Second Stage of Karma Yoga

Jeremy: Ramji, this is the strange thing, I guess I have to admit. I can discern the thoughts and emotions, perception and body. But I can’t seem to discern the jiva. Hence the thought that vasanasmust be the issue. Then if vasanas are not the issue but ignorance that I am the Self is the issue, then there really is no such thing as a jiva?


Ramji: Yes. There seems to be one when you include the body-mind-sense complex with the “I,” ever-present awareness. Subtracting it when you think the word “I” and act behind it is jnana yoga, sometimes called nididhyasana. You see action, the doer and the idea of doership as generated by the gunas.


Jeremy: If I go by experience, I think of myself as a person, but when I try to view the person Jeremy as an object, it seems to disappear.


Ramji: Anything that doesn’t hold up upon inquiry should be dismissed as not real. Jeremy is not always present – think deep sleep – so how real is he?


Jeremy: So if I am understanding what you are saying, then the awareness that I am is the end of the line.


Ramji: Yes. There’s no reason to wait in the queue. Claim your only identity and enjoy!


Jeremy: A microcosm of the absolute made of the same essence.


Ramji: Yes.


Jeremy: I keep looking for this doer, but it’s not there. But if there is no doer, then how do we solve the issue of volition? What is willpower? Is willpower just another word for vasanas as in I think I am making a decision to choose an action but really the thought is arising on its own? If that is true, then willpower is a false notion from the vantage point of the Self. When we apply that thought to an apparent individual, is it even possible to make conscious change? I say I am making a change to stop smoking, but then again, am I really? Or did my particular guna constitution initiate the change as well as the habit in the first place?


Ramji: The gunas initiated it. Insofar as it disturbs you, you use willpower (rajas) backed by the need to conform to dharma (sattva) to extirpate it. Yes, apparent change is possible for a jiva, but is apparent change actually change?

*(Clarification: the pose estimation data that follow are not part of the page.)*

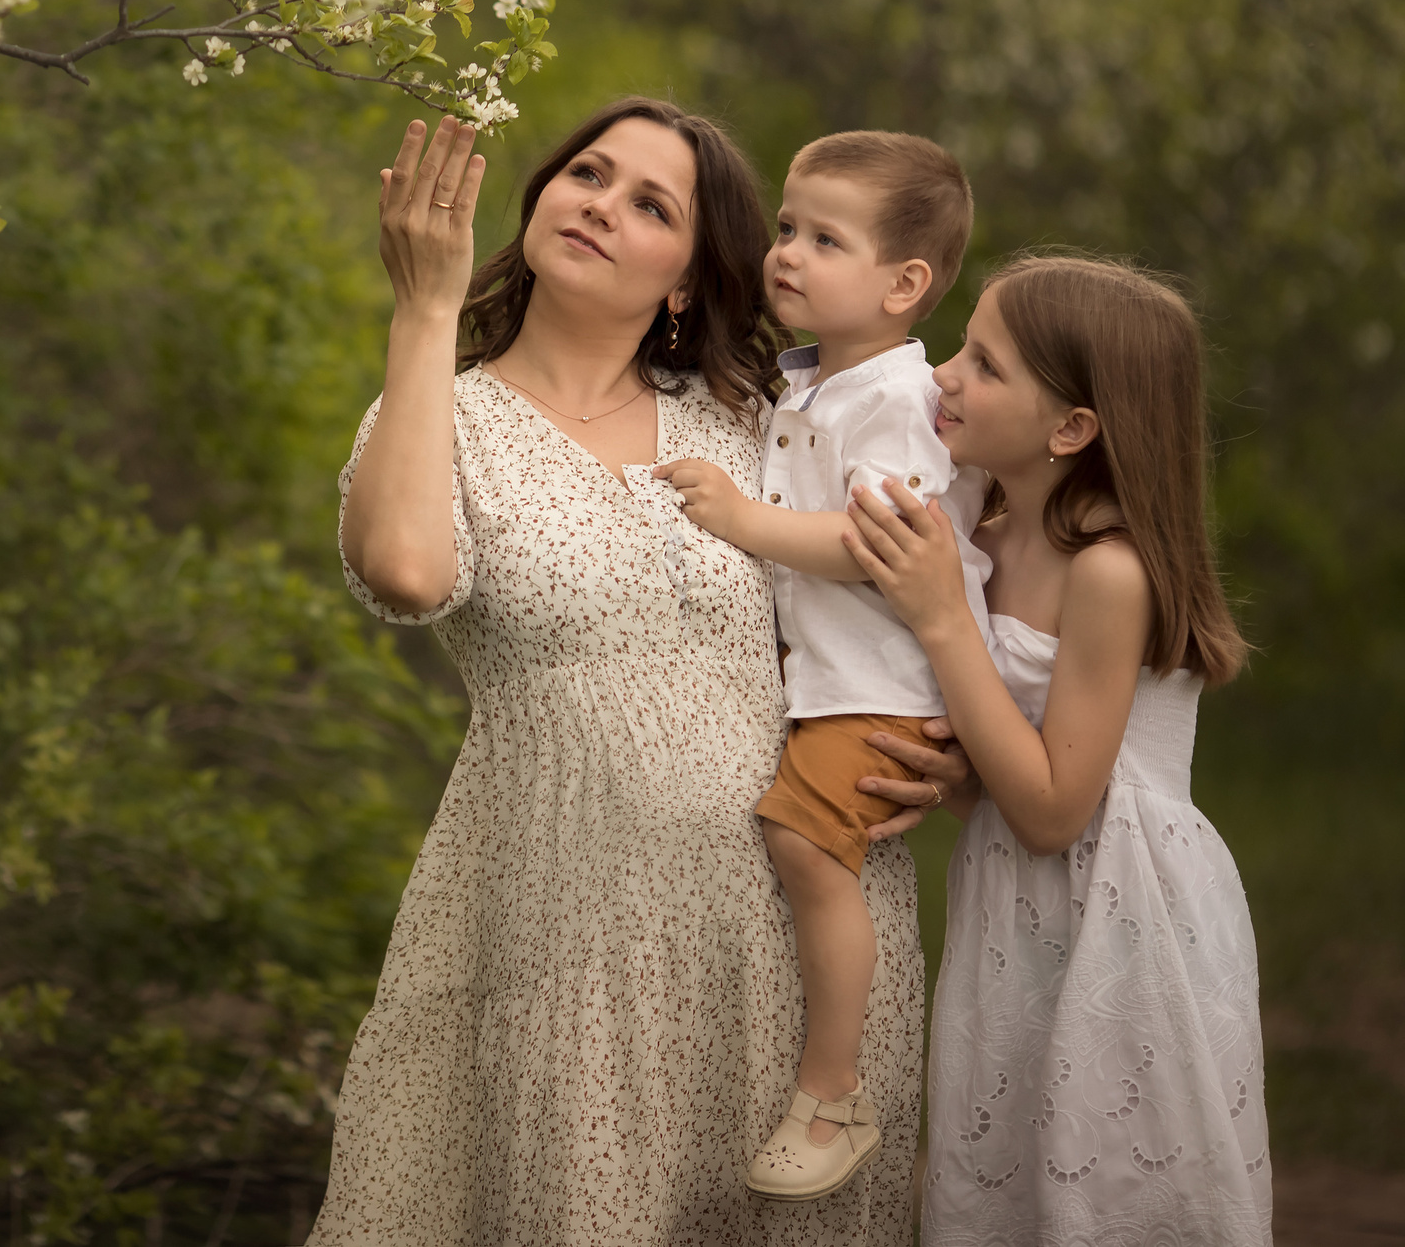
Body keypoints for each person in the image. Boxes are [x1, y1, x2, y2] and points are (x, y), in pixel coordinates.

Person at [320, 99, 967, 1247]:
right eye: (587, 175)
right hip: (570, 940)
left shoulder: (753, 421)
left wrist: (944, 747)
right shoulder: (441, 413)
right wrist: (424, 309)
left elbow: (901, 587)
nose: (602, 205)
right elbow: (410, 573)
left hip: (795, 938)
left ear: (685, 276)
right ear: (536, 207)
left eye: (650, 203)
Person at [838, 253, 1271, 1245]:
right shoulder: (987, 524)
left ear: (1070, 429)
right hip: (1017, 912)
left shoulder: (1108, 570)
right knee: (1012, 1178)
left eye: (983, 365)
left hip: (1125, 916)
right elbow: (1012, 774)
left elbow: (1054, 811)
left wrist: (945, 619)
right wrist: (957, 777)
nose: (942, 373)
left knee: (1108, 1188)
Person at [654, 132, 996, 1202]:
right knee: (798, 846)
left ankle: (832, 1089)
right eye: (788, 228)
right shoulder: (814, 382)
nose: (787, 253)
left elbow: (872, 546)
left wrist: (738, 516)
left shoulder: (895, 398)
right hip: (837, 678)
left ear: (905, 285)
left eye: (824, 238)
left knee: (802, 845)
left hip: (882, 685)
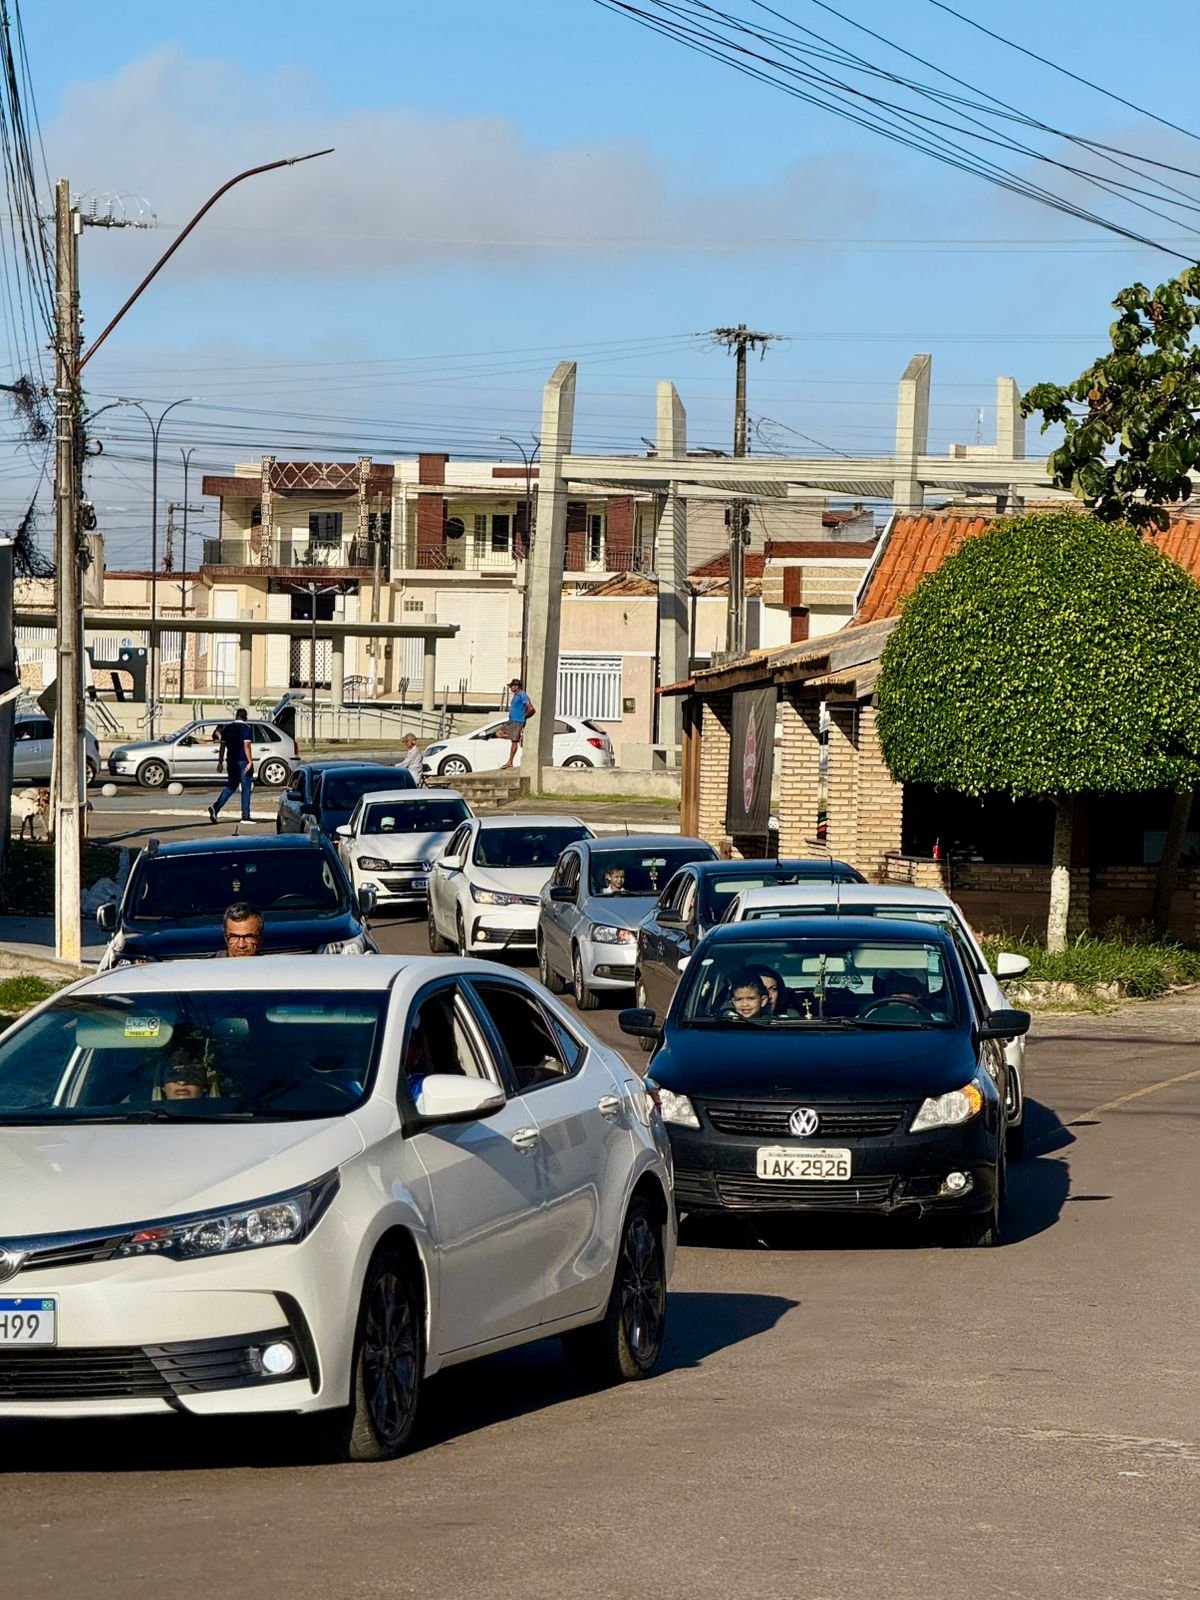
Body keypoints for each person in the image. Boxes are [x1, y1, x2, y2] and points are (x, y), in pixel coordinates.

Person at [208, 708, 255, 824]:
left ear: (236, 716)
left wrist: (220, 762)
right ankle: (245, 816)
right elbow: (246, 745)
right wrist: (250, 761)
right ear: (245, 717)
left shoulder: (227, 728)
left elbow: (222, 746)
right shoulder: (246, 728)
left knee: (231, 786)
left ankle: (216, 807)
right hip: (243, 760)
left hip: (231, 761)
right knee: (246, 788)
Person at [501, 677, 535, 770]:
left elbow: (531, 708)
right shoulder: (516, 695)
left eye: (511, 686)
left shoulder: (522, 694)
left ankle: (510, 762)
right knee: (499, 733)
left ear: (516, 686)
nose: (510, 688)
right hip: (511, 721)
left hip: (517, 721)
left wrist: (523, 716)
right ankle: (517, 737)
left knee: (514, 742)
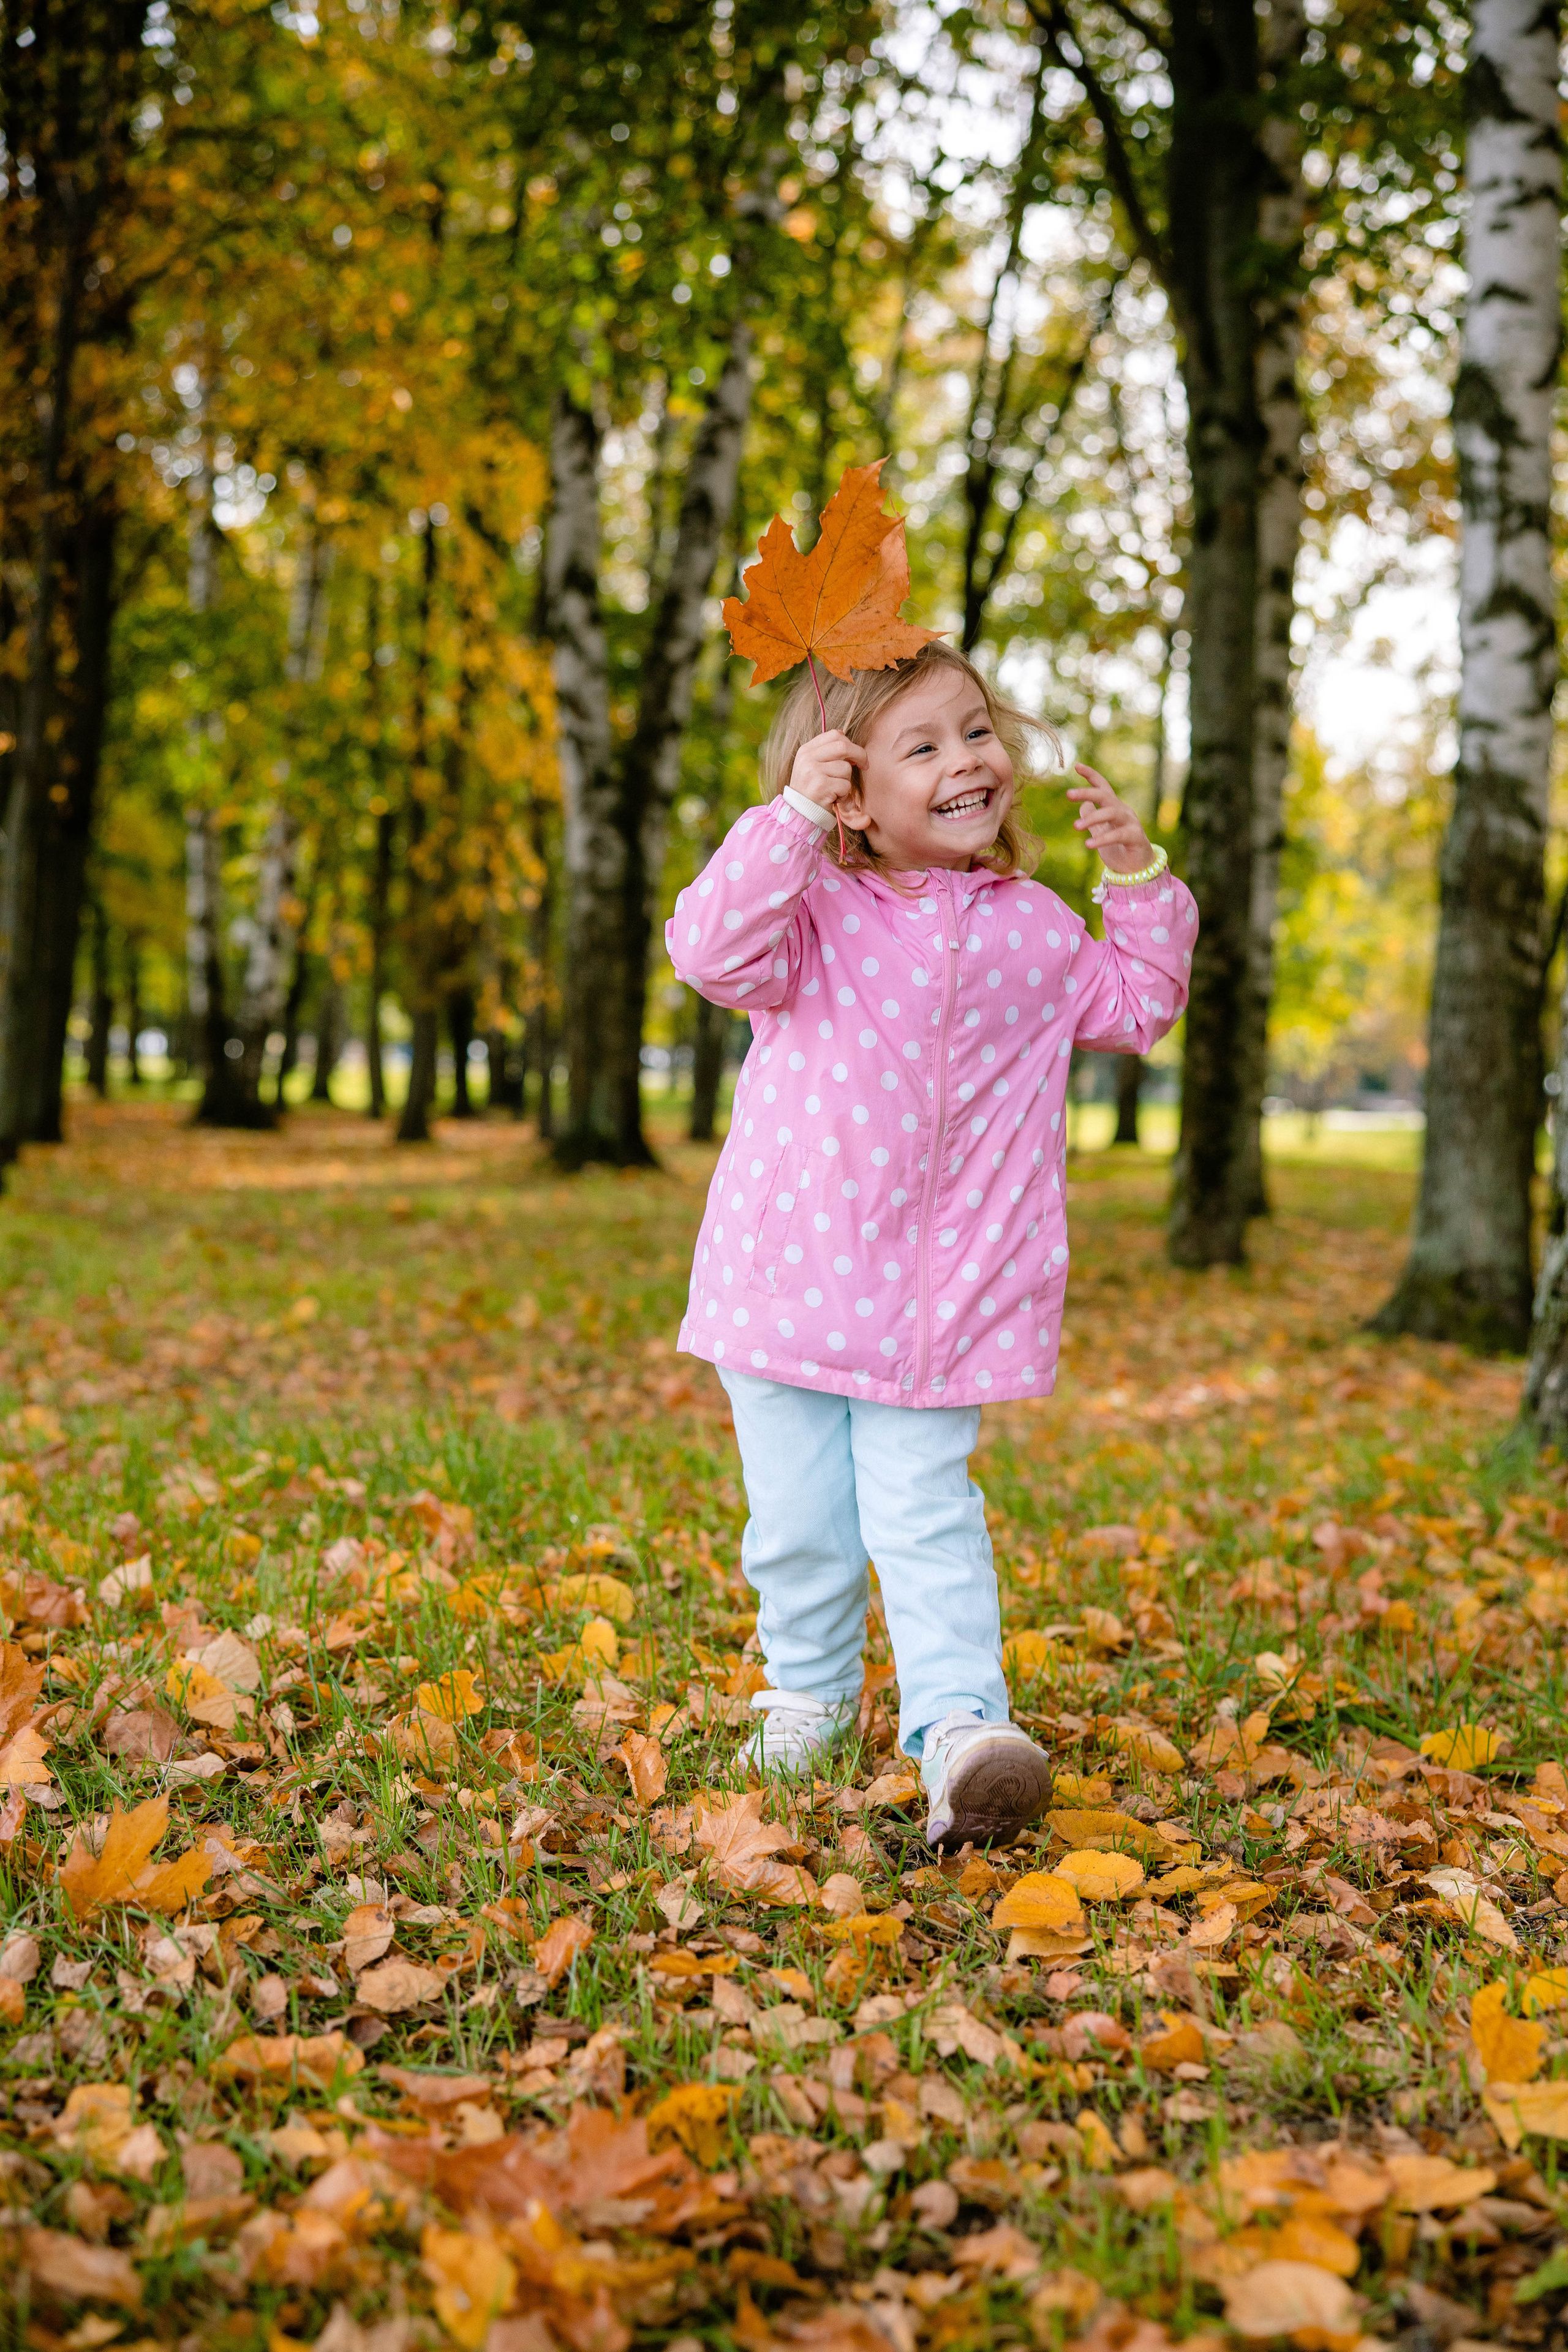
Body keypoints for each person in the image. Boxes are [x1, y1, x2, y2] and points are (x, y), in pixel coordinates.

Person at [666, 643, 1197, 1848]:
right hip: (788, 1280)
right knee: (798, 1522)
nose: (967, 760)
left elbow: (1137, 1006)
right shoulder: (807, 910)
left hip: (942, 1300)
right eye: (924, 745)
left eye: (976, 732)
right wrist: (789, 822)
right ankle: (805, 1698)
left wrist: (1137, 879)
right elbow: (707, 951)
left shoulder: (1035, 929)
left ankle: (961, 1727)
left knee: (925, 1515)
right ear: (852, 792)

Jeremy: Upon deeper contemplation it seems that the question of willpower is a moot point. I have been applying a variation of the thought “the I does not feel,” which amounts to “the I does not want.” In this context it seems the question of willpower is moot. The body will do its thing as it needs to, although centering myself on the reality that I didn’t come up with whatever desire that arises seems to negate the need to act on desire. It’s like all-day meditation.


Ramji: Yes. Meditation in action. Desire is zero-sum. It is painful in itself so you act to get rid of it, which reinforces it.

In the first stage of karma you think of yourself as a jiva with desires that need to be worked out so you reduce them by taking them in the karma yoga spirit. In the second stage you take yourself as a jiva with the willpower to stand up to your desires and dismiss them without working them out. Yes, from the Self’s point of view there is no need for willpower, but at this stage you don’t accept yourself as the Self so you sublimate the will to succeed in the world into the will to succeed in your Vedanta practice. We call it “burning desire for liberation.” The practice eats up desire and eventually itself.


Jeremy: The curiosity about what the subtle body will be up to after being ejected from the physical still persists but seems secondary to the reality of Self in the present. I just wanted to share this with you. My study continues, but more in earnest now.


Ramji: It will be up to what it was up to before. Desire is subtle; it survives the death of the body. The gross body and the subtle body are in different orders of the apparent reality. The earnestness is willpower brought on by desire for freedom.